Say it aint so. Its been pretty quiet around here.


----------



## flounderslayerman (Jun 3, 2011)

Yes it is. They'll be back in march.


----------



## panhandleslim (Jan 11, 2013)

It's hunting season, they are all in the woods. Somebody has to go to make a report. It should be prime fishing right now with these temperatures and conditions. See what's biting and give us a report.


----------



## dsar592 (Oct 12, 2007)

I dont know if it was just me or what. But, this was the worst year I had for flounder gigging. I'm ready for spring.


----------



## flounderslayerman (Jun 3, 2011)

This season did suck. Only killed about half of what I got last year.


----------



## panhandleslim (Jan 11, 2013)

dsar592 said:


> I dont know if it was just me or what. But, this was the worst year I had for flounder gigging. I'm ready for spring.


Yea, probably just you. I'm going to change my handle to 'Floundernaysayer'.


----------



## recess (Oct 8, 2007)

Yep it's over . But they are offshore and ready to eat !!! But this year sucked gigging but was the best year for hook and line that we have seen .


----------



## LopeAlong (May 23, 2011)

Half!!! Damn come on here bragging why don't you. I was more like 1/4


----------



## Faithnfishin (Dec 5, 2010)

It was the pits! Wonder if I can load up on sheepies.


----------



## daylate (Feb 22, 2012)

Heard from several divers that said they were thick in the bay near the pass about 2 months ago.

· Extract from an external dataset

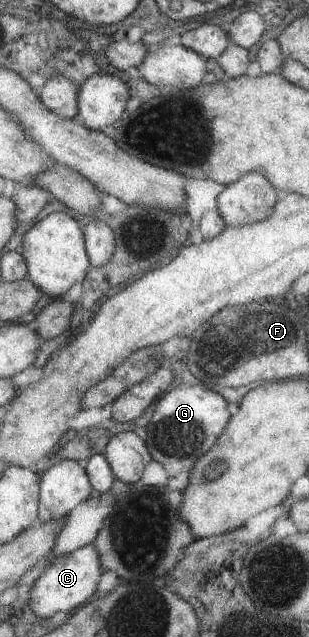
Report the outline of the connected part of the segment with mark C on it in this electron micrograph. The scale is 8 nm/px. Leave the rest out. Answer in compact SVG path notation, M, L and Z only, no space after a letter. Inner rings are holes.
M91 544L84 545L71 553L55 556L49 563L50 565L44 570L35 572L30 577L28 605L35 617L44 620L57 614L65 615L98 595L95 588L103 570Z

My theory is they tried to move back into the bay but all that fouled nasty tea colored water we had this year stopped them from getting very far. Then they didn't have far to go to get back out and that made the run just a short burst that most people did not see because it happened during rough water conditions. I saw one night of it when I was wading and it was intense but short lived. No boats could get out that night. Maybe next year will be banner because of the light harvest this year.


----------



## CountryFolksCanSurvive22 (Dec 3, 2010)

I think that is a good theory day late. I did 10 times better on rod n reel then gigging. Saw some studs but it was all within a week or so span then they were gone.


----------